Design and construction of a Ag3PO4 NPs/protonated g-C3N4 nanosheet S-scheme heterojunction for photocatalytic degradation of C2H4

The removal of ethylene (C2H4) from storage environments is essential for extending the shelf life of fruits and vegetables. However, achieving efficient catalytic degradation of C2H4 under visible-light irradiation remains a crucial challenge. Distinct from other approaches, the S-scheme heterojunction offers a unique strategy for the successful separation of photogenerated charge carriers while preserving robust redox active sites. Our density functional theory (DFT) computations, indicated an S-scheme heterojunction is expected to develop between Ag3PO4 and g-C3N4. By protonating g-C3N4 nanosheets to create rich functional groups and good dispersion, an S-scheme Ag3PO4 nanoparticles (NPs)/protonated g-C3N4 nanosheet composite was studied under simulated sunlight and visible-light irradiation. The space charge transfer pathways of Ag3PO4 NPs and g-C3N4 were analyzed, using UV–Vis DRS, UPS, in situ irradiated XPS and ESR, and the successful formation of the S-scheme heterojunction was confirmed.
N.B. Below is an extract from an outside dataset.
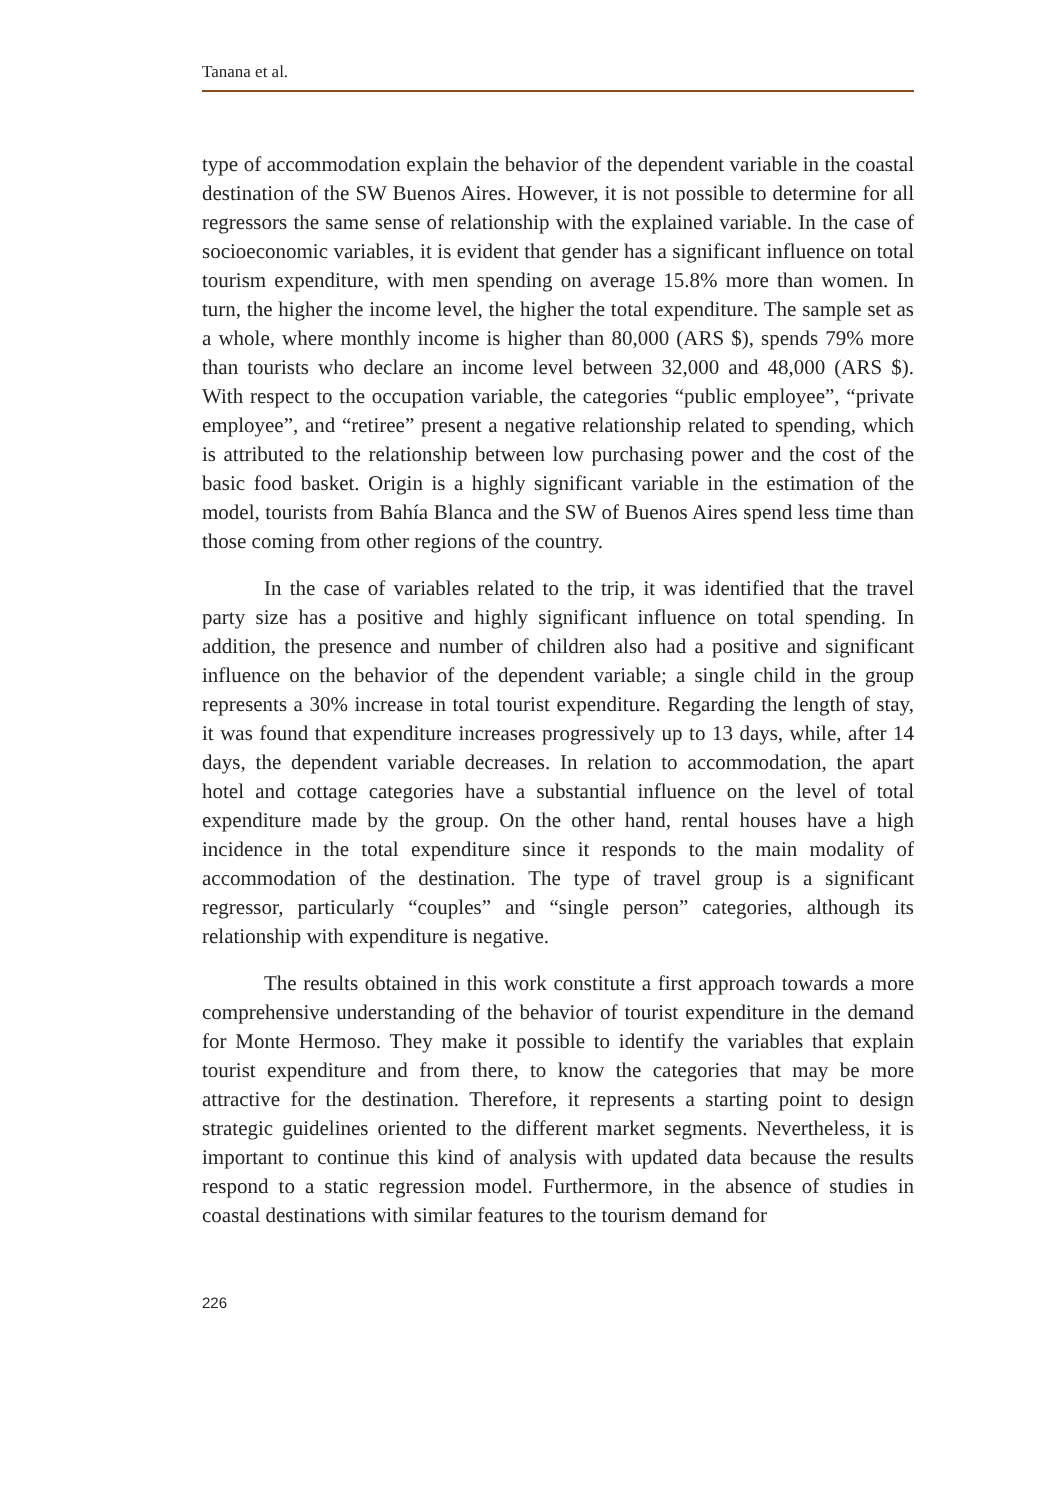Tanana et al.
type of accommodation explain the behavior of the dependent variable in the coastal destination of the SW Buenos Aires. However, it is not possible to determine for all regressors the same sense of relationship with the explained variable. In the case of socioeconomic variables, it is evident that gender has a significant influence on total tourism expenditure, with men spending on average 15.8% more than women. In turn, the higher the income level, the higher the total expenditure. The sample set as a whole, where monthly income is higher than 80,000 (ARS $), spends 79% more than tourists who declare an income level between 32,000 and 48,000 (ARS $). With respect to the occupation variable, the categories “public employee”, “private employee”, and “retiree” present a negative relationship related to spending, which is attributed to the relationship between low purchasing power and the cost of the basic food basket. Origin is a highly significant variable in the estimation of the model, tourists from Bahía Blanca and the SW of Buenos Aires spend less time than those coming from other regions of the country.
In the case of variables related to the trip, it was identified that the travel party size has a positive and highly significant influence on total spending. In addition, the presence and number of children also had a positive and significant influence on the behavior of the dependent variable; a single child in the group represents a 30% increase in total tourist expenditure. Regarding the length of stay, it was found that expenditure increases progressively up to 13 days, while, after 14 days, the dependent variable decreases. In relation to accommodation, the apart hotel and cottage categories have a substantial influence on the level of total expenditure made by the group. On the other hand, rental houses have a high incidence in the total expenditure since it responds to the main modality of accommodation of the destination. The type of travel group is a significant regressor, particularly “couples” and “single person” categories, although its relationship with expenditure is negative.
The results obtained in this work constitute a first approach towards a more comprehensive understanding of the behavior of tourist expenditure in the demand for Monte Hermoso. They make it possible to identify the variables that explain tourist expenditure and from there, to know the categories that may be more attractive for the destination. Therefore, it represents a starting point to design strategic guidelines oriented to the different market segments. Nevertheless, it is important to continue this kind of analysis with updated data because the results respond to a static regression model. Furthermore, in the absence of studies in coastal destinations with similar features to the tourism demand for
226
The results show that the unique structural design can effectively improve the stability of the catalyst, while achieving efficient charge transfer and sufficient redox capacity. The photocatalytic degradation rate of Ag3PO4 NPs/protonated g-C3N4 nanosheet heterojunction is 3.31 × 10−2∙min−1, 11.3 times higher than that of Ag3PO4 and 99.1 times higher than g-C3N4. This research advances the exploration of technologies aimed at removing C2H4 from air and improving the stability of photocorrosive substances such as Ag3PO4.